For seven years (2011-18), a cold case team led by retired FBI agents tracked his trail through five countries, where he utilized 22 fake identities while engaging in six careers and raising three families. The Special Forces-trained veteran escaped not once, but three times by plane and once by river. More than 100 pieces of recovered evidence — from letter trails, to DNA, to cracked Army codes, to testimony from six of his women — all of it firmly points back at Rackstraw.
But just days before the team’s long-scheduled delivery of its evidentiary materials to the FBI (April 2016), the D.B. Cooper investigation was closed in Seattle and the files shipped off to archives in Washington, D.C. The last case agent claimed that, after almost five decades, the agency now feared such “a circumstantial case.”
The team soon learned something else was at play: Weeks prior to the rejection, History Channel had quietly negotiated for Bureau agents to appear on camera for a Cooper documentary featuring this very same hunt. When it finally aired (July 2016), the team’s top 18 pieces of evidence on Rackstraw had been edited out of the two-night program.

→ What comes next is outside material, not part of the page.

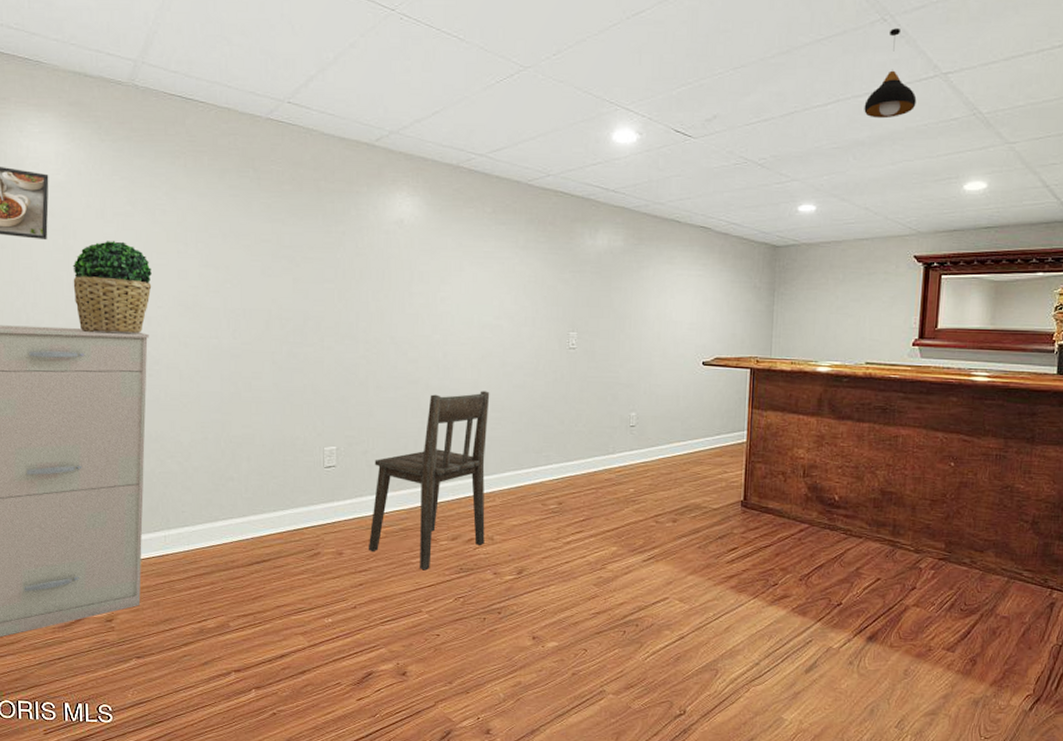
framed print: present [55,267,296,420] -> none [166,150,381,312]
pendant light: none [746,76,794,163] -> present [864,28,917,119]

As a senior-ranking team member put it, “This door slam was politics, pure and simple.” (For readers’ further scrutiny, the cut-out evidentiary items are bolded in an FOIA suit-filing against the FBI — now posted at the “Case Evidence” menu at top.)
Two more years of eyewitness interviews, judge orders and research digging would reveal the senior team member to be absolutely correct. Through this website, the news media, the courts and the investigation’s award-winning narrative, The Last Master Outlaw, the public is learning the truth about Rackstraw and his secret double-life — door slams be damned.
The cold case team was assembled by former law enforcement trainer, true-crime producer and author Thomas J. Colbert and his wife, Dawna — an inspiring character from one of his earliest stories. This is their 21st true tale for the big and small screen. For more, go to www.TJCConsulting.biz.
PLEASE NOTE (2018): When this effort began in 2011, Rackstraw threatened to sue anyone who called him the missing hijacker. But after more than 50 articles and TV stories, he hasn’t taken anyone to court.
The Colberts credit their team of former FBI and legal experts for making the acclaimed book bullet-proof. In its last 50 pages, 578 end-notes are historically corroborated with old court documents, personal letters, police logs, graphs, maps, military records, forgotten articles, photographs, archived video, forensic analysis and dozens of interview transcripts.
During the book-release year of 2016, Rackstraw posted ten separate pleas online for legal representation — all to no avail. Even his former 1978 criminal lawyer, Dennis Roberts, recently emailed he would “not represent him. Not for [a] lawsuit.”
Perhaps this is why Rackstraw took a different tack on 2/9/18 when a Courthouse News reporter asked if he would confirm or deny he is the hijacker. For the first time, the 74-year-old subject responded: “There’s no denial whatsoever, my dear.”
Now you know why the Colberts have declared this is the one and only D.B. Cooper.